Crosby was a layup for the oracles too. By the time he was 19, he had won the first of two Hart Trophies. He had the first of two Stanley Cups by 21, and the first of two Olympic gold medals by 22. He, along with Capitals star Alex Ovechkin, lifted the league from the malaise of the 2004–05 lockout, and Crosby remains its biggest attraction today. Even though he missed six games to start the season with a concussion, he trailed McDavid by only five points through Sunday (74 to 69). “Sid still wears the crown,” Orr says. “He’s earned that. That’s a good target for Connor.”
It always has been. As a kid McDavid unwrapped Penguins jerseys at Christmas, tacked Crosby posters onto his bedroom wall, collected number 87 bobbleheads. “One day he asked if we could write a letter to Sidney Crosby to ask him how he deals with all the pressures,” says Kelly McDavid, Connor’s mother. “He felt this weight on him that he wanted to be just like Sidney and wanted to know how he did that.” Crosby was 15 at the time; McDavid was five.

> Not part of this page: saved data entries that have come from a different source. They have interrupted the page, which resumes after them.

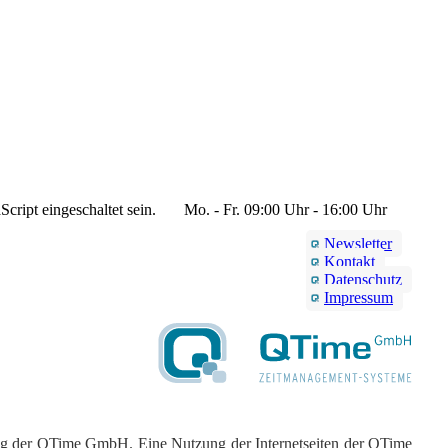
cript eingeschaltet sein.
Mo. - Fr. 09:00 Uhr - 16:00 Uhr
Newsletter
Kontakt
Datenschutz
Impressum
tung der QTime GmbH. Eine Nutzung der Internetseiten der QTime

The following year Crosby was sprinkled by Gretzky’s prodigy pixie dust. Since then he has come to understand better than anyone the power of proclamation. Which is why it was with careful consideration that in 2012, upon watching a 15-year-old McDavid in Erie, Crosby declared, “He reminded me of myself.”
After this year’s All-Star Game skills competition, in which McDavid (13.310 seconds) broke Mike Gartner’s 21-year-old record (13.386) for the swiftest lap around the rink from a standstill, Crosby was asked to reflect on his scouting report, now five years old. “It was his style,” Crosby says. “He’s not the biggest guy, likes to distribute the puck. So there are things I saw that were similar. But he’s far and away the fastest guy I’ve seen.”
There are other similarities, too. In 2007, Crosby became the youngest captain ever, a recognition he held until Colorado’s Gabriel Landeskog got the 'C' in ’12. Then Oilers brass conducted informal polls at the end of last season. According to McLellan, “easily the majority” of players supported McDavid’s ordination, which was made official in October when he was 19 years, 266 days old.
And with all due respect to the rest of the rising class of Canadian-based players—Winnipeg’s Patrik Laine, Toronto’s Auston -Matthews, Calgary’s Johnny Gaudreau—McDavid is the natural heir to the national obsession. “He knows he is the face of the Edmonton Oilers,” Gretzky says of McDavid. “He is going to be the face of the National Hockey League.”
For now Crosby and McDavid easily coexist, in opposite conferences, skating on parallel planes of excellence. Crosby may still wear the crown, but McDavid has entered the throne room. This truth seems airtight, as inescapable as a headlock.